I’m grateful for Wicca and Neo-paganism to be a step up to ancient reconstruction of old Pagan religions. The profound influence of Abrahamic and other ideals cannot be ignored, however. Lilith is very much adored in modern Neo-paganism, but according to Gardner, Leland, and Valiente all asserted her to be separate from “the Goddess”, although she had a heavy association with witchcraft and was considered a goddess in her own right. Not to mention that the idea of Lilith is drawn upon Judaism, where she was a feared child killing demon similar to Christian notions of Satan, and Romantic artistic sources that show cased her in a positive, feminist light. Lucifer, as the reader well knows is associated with Satan, but that is drawn from Christianity and a misinterpretation of a biblical scripture referring to a Babylonian king. (His fall from paradise due to his pride in Aradia is very similar to Christian legends, likewise.) And Cain, well that should be pretty self explanatory. Basically, what you’re looking at is that some of the early founders of Neo-paganism/Wicca were influenced by Romantic artistic ideals of some very Abrahamic characters, mixed with 19th century occult, some based from Jewish Mysticism, otherwise known as Cabbala, literature on Satan and Satanism, accounts, testimonials, and beliefs of and about witches from during the burning times.
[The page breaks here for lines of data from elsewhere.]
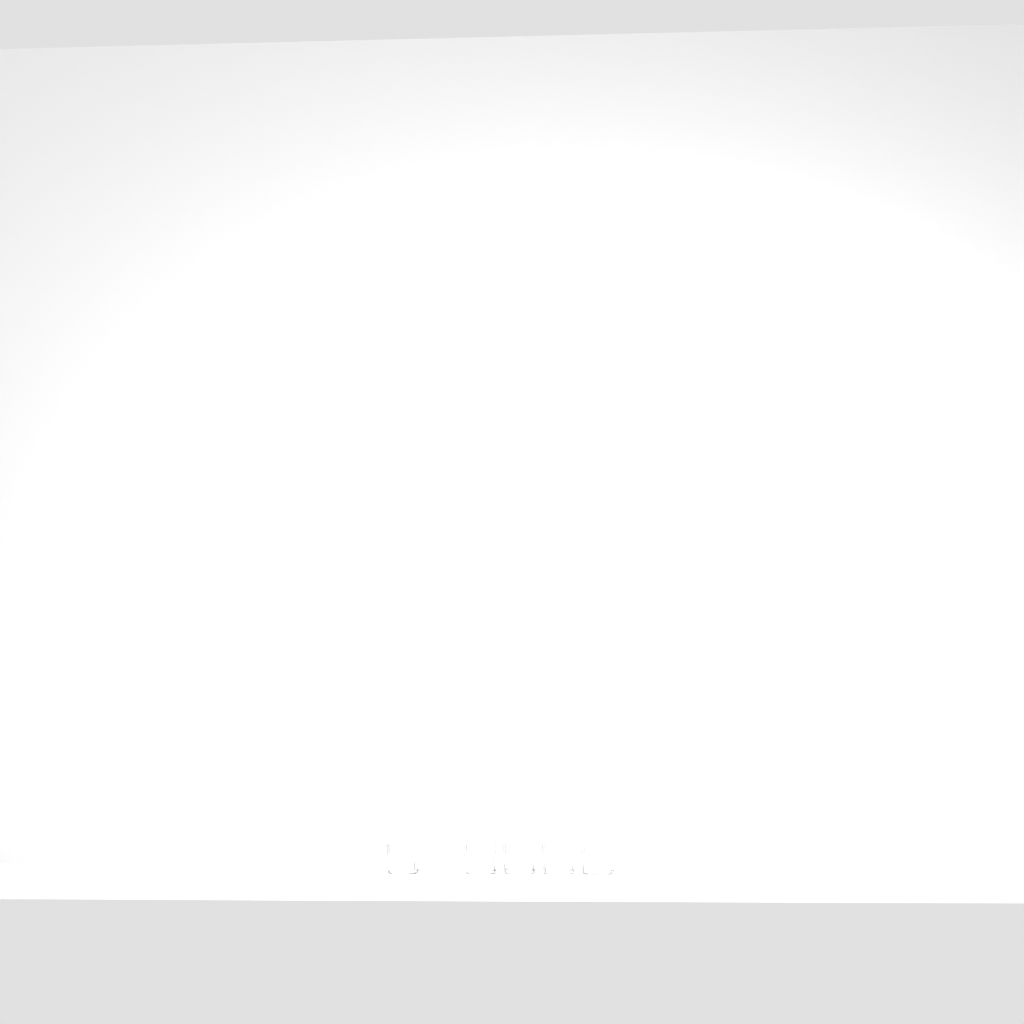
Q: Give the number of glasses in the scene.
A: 5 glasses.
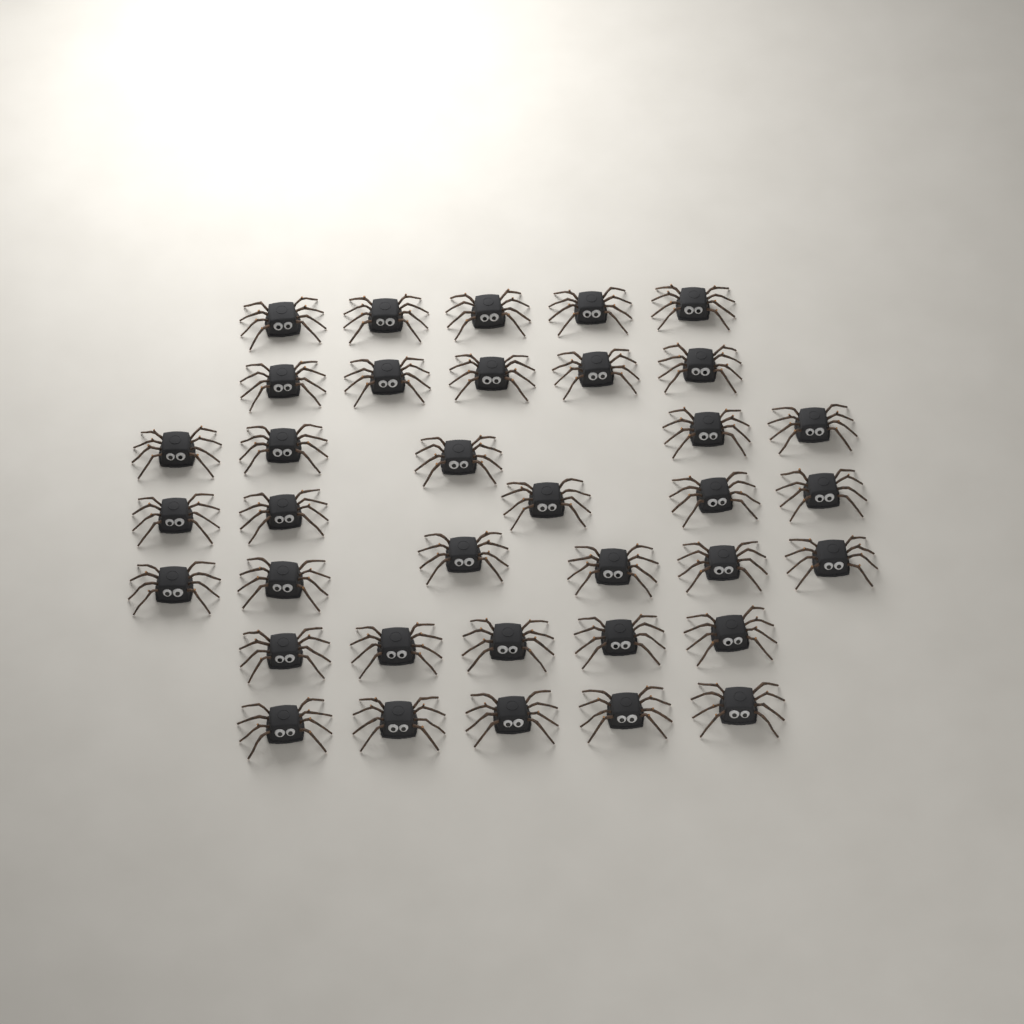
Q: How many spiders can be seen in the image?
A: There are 36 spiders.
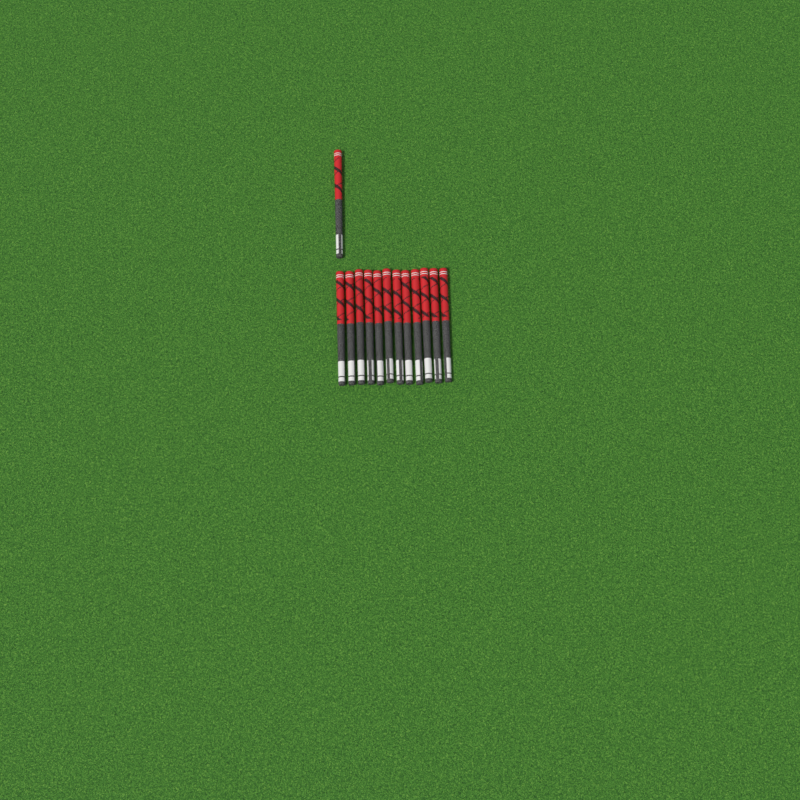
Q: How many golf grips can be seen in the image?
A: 13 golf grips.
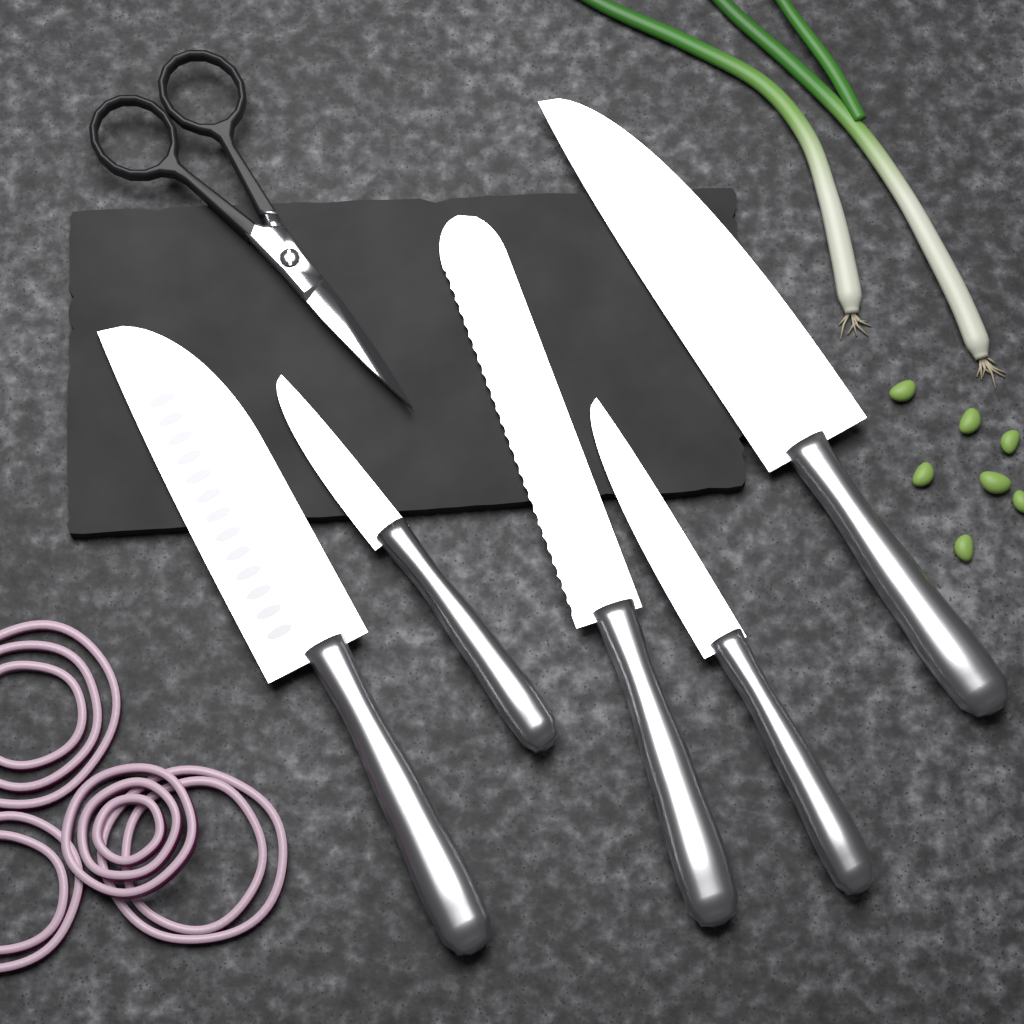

Remember the idea that Diana is a goddess of witches? That’s not from an ancient Roman source; it’s from medieval period folk traditions on supposed witches. According to medieval folklore; the Cult of Herodias was a cult of witches worshipping the goddess Diana and the biblical character Herodias. (The Jewish princess responsible for the death of John the Baptist from the New Testament.) Sound similar to Leland’s Aradia and Aradia being a kind of counter religion to Christianity? That isn’t all; ancient Pagan goddesses such as Holda and Diana were targeted as being goddesses of these supposed witches and in leagues with the devil himself. “Witches” were burned often times for social, land ownership, and economic concerns, under the guise of the Church, God, and religion. Some of the motives were directed by misogyny, because according to the book published 1487, the Malleus Maleficarum, women who were thought to be witches and women in general, are more susceptible to Satan and are weaker willed and more carnal than men. It seems these types of paranoid delusions spread like wildfire across medieval Christian Europe, given rise to the deaths of many innocent men, women, and children. In truth there was no “survival” of any ancient Pagan practices, there was no great lineage line of witch craft that survived into modern era, no one was worshipping any idols or Pagan gods, and all that was the ancient Pagan religion(s) had long since been wiped out or syncretized with some form of Christianity.


As for the (Abrahamic) Monotheism and so called ‘soft” Polytheism that is found among Neo-paganism, at least admit that this is not a “ancient” concept your ancestors had. Most religions in the world, especially “Pagan” ones are highly Polytheistic. Just because some of your beliefs or all of them are “new” doesn’t mean that’s an automatic discredit. I can’t tell you how many sources on certain subjects I have seen, like gods and goddesses, where the author is trying to base “ancient” worship of a mythological figure with little or no archeological evidence or making it sound as though your religion comes from Pre-History in Europe so that it makes you seem bigger, more valid, and better than all the rest of the religions in the world. Newness doesn’t discredit validness, as all the religions in the world were “new” at some point, even yours. Likewise, trying to deny the influence of Abrahamic concepts, ideas, and mythological characters on Neo-paganism is like denying the world is round.